[Quoted passage]:
The present invention generally relates to plasma guns, particularly to ablative plasma guns, and also relates to triggers for electric arc devices.

Electric arc devices are used in a variety of applications, including series capacitor protection as described in U.S. Pat. No. 4,259,704 of the present assignee, high power switches, acoustic generators, shock wave generators, and pulsed plasma thrusters. Such devices have two or more electrodes separated by a gap of air or another gas. A bias voltage is applied to the electrodes across the gap. A triggering device in the gap ionizes a portion of the gas in the gap, providing a conductive path that initiates arcing between the electrodes.

Conventional spark gap triggering involves application of high voltage pulses to a trigger pin. The trigger pulse magnitude depends largely on the bias voltage across the spark gap. Although such pulse triggering is widely used, the cost of the trigger source and its electronics is several times higher than the cost of the main spark gap itself. For example, in a 600V system the required trigger voltage is at least 250 KV for a gap of 20 mm.

BRIEF DESCRIPTION OF THE INVENTION

An aspect of the invention resides in a plasma gun with two gap electrodes in diagonally opposite ends of an open-ended chamber of ablative material such as an ablative polymer. A divergent nozzle ejects and spreads an ablative plasma at supersonic speed.

Another aspect of the invention resides in using the ablative plasma to trigger a main arc device, such as an arc crowbar or a high power switch, faster and with less trigger energy than existing triggers.

Another aspect of the invention resides in controlling the initial properties of a triggered arc in a main arc device via properties of an ablative plasma, which are in turn controllable by design parameters of an ablative plasma gun.

Another aspect of the invention resides in reducing cost for triggering arc devices by means of inexpensive ablative plasma gun designs and by the reduced triggering energy and related trigger circuit requirements.

DRAWINGS

These and other features, aspects, and advantages of the present invention will become better understood when the following detailed description is read with reference to the accompanying drawings in which like characters represent like parts throughout the drawings, wherein:

FIG. 1 is a sectional view of an ablative plasma gun according to aspects of the invention.

FIG. 2 is a general circuit diagram of an ablative plasma gun used to trigger an electric arc device.

FIG. 3 is an exemplary circuit diagram of an ablative plasma gun trigger of an electric arc device.

FIG. 4 is a sectional view of an ablative plasma gun triggering an arc crowbar.

FIG. 5 is a perspective view of an ablative plasma gun triggering an arc crowbar.

FIG. 6 shows an embodiment of an ablative plasma gun molded of a single material in a single mold.

DETAILED DESCRIPTION OF THE INVENTION

FIG. 1 is a sectional view of a plasma gun 20 with first and second electrodes 22, 24, a cup of ablative material 26 and a divergent nozzle 30. A pulse of electrical potential applied between the electrodes 22, 24 creates an arc 32 that heats and ablates some of the cup material 26 to create a highly conductive plasma 34 at high pressure. The plasma exits the nozzle 30 in a spreading pattern at supersonic speed.

[What you are asked to do]: Reproduce the part of the plasma gun passage starting at "BRIEF DESCRIPTION OF" and ending at "plasma at supersonic speed.".

[Data excerpt]:

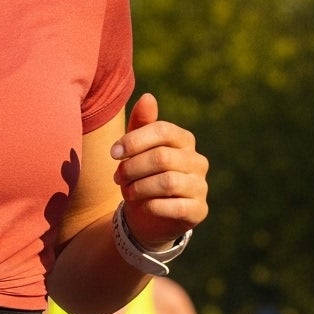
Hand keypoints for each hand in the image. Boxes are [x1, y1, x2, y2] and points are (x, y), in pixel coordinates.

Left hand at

[Reply]:
BRIEF DESCRIPTION OF THE INVENTION

An aspect of the invention resides in a plasma gun with two gap electrodes in diagonally opposite ends of an open-ended chamber of ablative material such as an ablative polymer. A divergent nozzle ejects and spreads an ablative plasma at supersonic speed.